- _Document passage_
^^^^^^^^^^^^^^^^

But on the bay side, the water, even at its edge, is often as smooth and still as in a pond. Commonly there are no boats used along this beach. There was a boat belonging to the Highland Light, which the next keeper, after he had been there a year, had not launched, though he said that there was good fishing just off the shore. Generally the lifeboats cannot be used when needed. When the waves run very high, it is impossible to get a boat off, however skilfully you steer it, for it will often be completely covered by the curving edge of the approaching breaker as by an arch, and so filled with water, or it will be lifted up by its bows, turned directly over backwards, and all the contents spilled out. A spar thirty feet long is served in the same way.

I heard of a party who went off fishing back of Wellfleet some years ago, in two boats, in calm weather, who, when they had laden their boats with fish, and approached the land again, found such a swell breaking on it, though there was no wind, that they were afraid to enter it. At first they thought to pull for Provincetown; but night was coming on, and that was many miles distant. Their case seemed a desperate one. As often as they approached the shore and saw the terrible breakers that intervened, they were deterred. In short, they were thoroughly frightened. Finally, having thrown their fish overboard, those in one boat chose a favorable opportunity, and succeeded, by skill and good luck, in reaching the land; but they were unwilling to take the responsibility of telling the others when to come in, and as the other helmsman was inexperienced, their boat was swamped at once, yet all managed to save themselves.

^^^^^^^^^^^^^^^^

- _Data extracts_
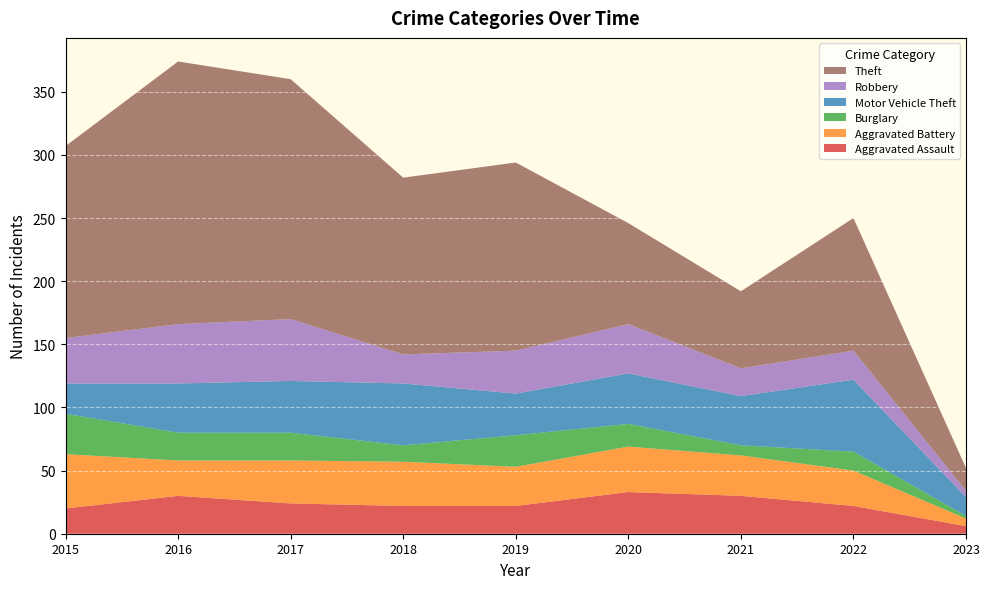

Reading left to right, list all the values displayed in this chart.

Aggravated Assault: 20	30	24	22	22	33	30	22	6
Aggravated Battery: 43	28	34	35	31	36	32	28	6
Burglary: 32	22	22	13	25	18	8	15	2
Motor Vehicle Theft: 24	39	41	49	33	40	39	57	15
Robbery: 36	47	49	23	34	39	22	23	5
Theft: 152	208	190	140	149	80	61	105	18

^^^^^^^^^^^^^^^^

- _Instruction_
Render this sentence from the passage about boats along the beach in Spanish: "Generally the lifeboats cannot be used when needed."

- _Result of this exercise_
Por lo general, los botes salvavidas no se pueden usar cuando se necesitan.